THE SLIM YOUNG MAN’S STORY

I am by profession a reporter, and writer for the press. I live at Pultneyville. I have always had a passion for the marvelous, and have been distinguished for my facility in tracing out mysteries, and solving enigmatical occurrences. On the night of the 17th June, 1845, I left my office and walked homeward. The night was bright and starlight. I was revolving in my mind the words of a singular item I had just read in the “Times.” I had reached the darkest portion of the road, and found myself mechanically repeating: “An elderly gentleman a week ago left his lodgings on the Kent Road,” when suddenly I heard a step behind me.

I turned quickly, with an expression of horror in my face, and by the light of the newly risen moon beheld an elderly gentleman, with green cotton umbrella, approaching me.
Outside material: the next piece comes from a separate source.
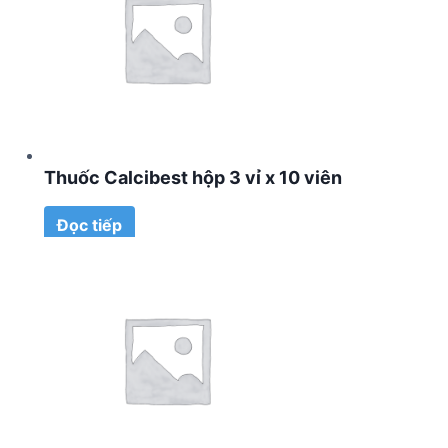
Thuốc Calcibest hộp 3 vỉ x 10 viên
Đọc tiếp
His hair, which was snow white, was parted over a broad, open forehead. The expression of his face, which was slightly flushed, was that of amiability verging almost upon imbecility. There was a strange, inquiring look about the widely opened mild blue eye,—a look that might have been intensified to insanity or modified to idiocy. As he passed me, he paused and partly turned his face, with a gesture of inquiry. I see him still, his white locks blowing in the evening breeze, his hat a little on the back of his head, and his figure painted in relief against the dark blue sky.
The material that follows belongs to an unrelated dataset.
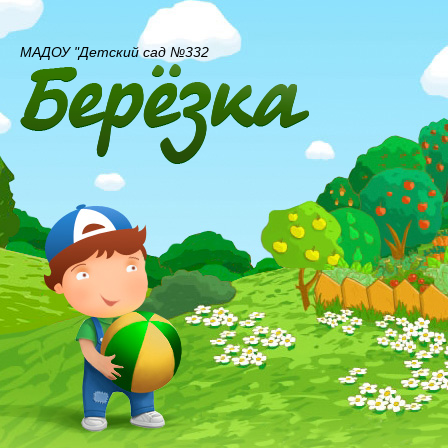
МАДОУ "Детский сад №332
Suddenly he turned his mild eye full upon me. A weak smile played about his thin lips. In a voice which had something of the tremulousness of age and the self-satisfied chuckle of imbecility in it, he asked, pointing to the rising moon, “Why?—Hush!”
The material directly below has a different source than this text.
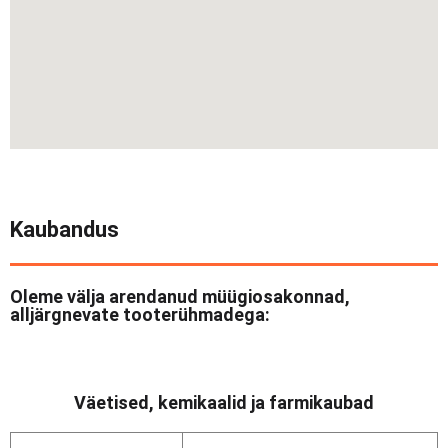
Kaubandus
Oleme välja arendanud müügiosakonnad,
alljärgnevate tooterühmadega:
Väetised, kemikaalid ja farmikaubad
He had dodged behind me, and appeared to be looking anxiously down the road. I could feel his aged frame shaking with terror as he laid his thin hands upon my shoulders and faced me in the direction of the supposed danger.

“Hush! did you not hear them coming?”

I listened; there was no sound but the soughing of the roadside trees in the evening wind. I endeavored to reassure him, with such success that in a few moments the old weak smile appeared on his benevolent face.

“Why?”—But the look of interrogation was succeeded by a hopeless blankness.

“Why?” I repeated with assuring accents.

“Why,” he said, a gleam of intelligence flickering over his face, “is yonder moon, as she sails in the blue empyrean, casting a flood of light o’er hill and dale, like—Why,” he repeated, with a feeble smile, “is yonder moon, as she sails in the blue empyrean”—He hesitated,—stammered,—and gazed at me hopelessly, with the tears dripping from his moist and widely opened eyes.

I took his hand kindly in my own. “Casting a shadow o’er hill and dale,” I repeated quietly, leading him up to the subject, “like—Come, now.”

“Ah!” he said, pressing my hand tremulously, “you know it?”

“I do. Why is it like—the—eh—the commodious mansion on the Limehouse Road?”

A blank stare only followed. He shook his head sadly.

“Like the young men wanted for a light, genteel employment?”

He wagged his feeble old head cunningly.

“Or, Mr. Ward,” I said, with bold confidence, “like the mysterious disappearance from the Kent Road?” The moment was full of suspense. He did not seem to hear me. Suddenly he turned.

“Ha!”

I darted forward. But he had vanished in the darkness.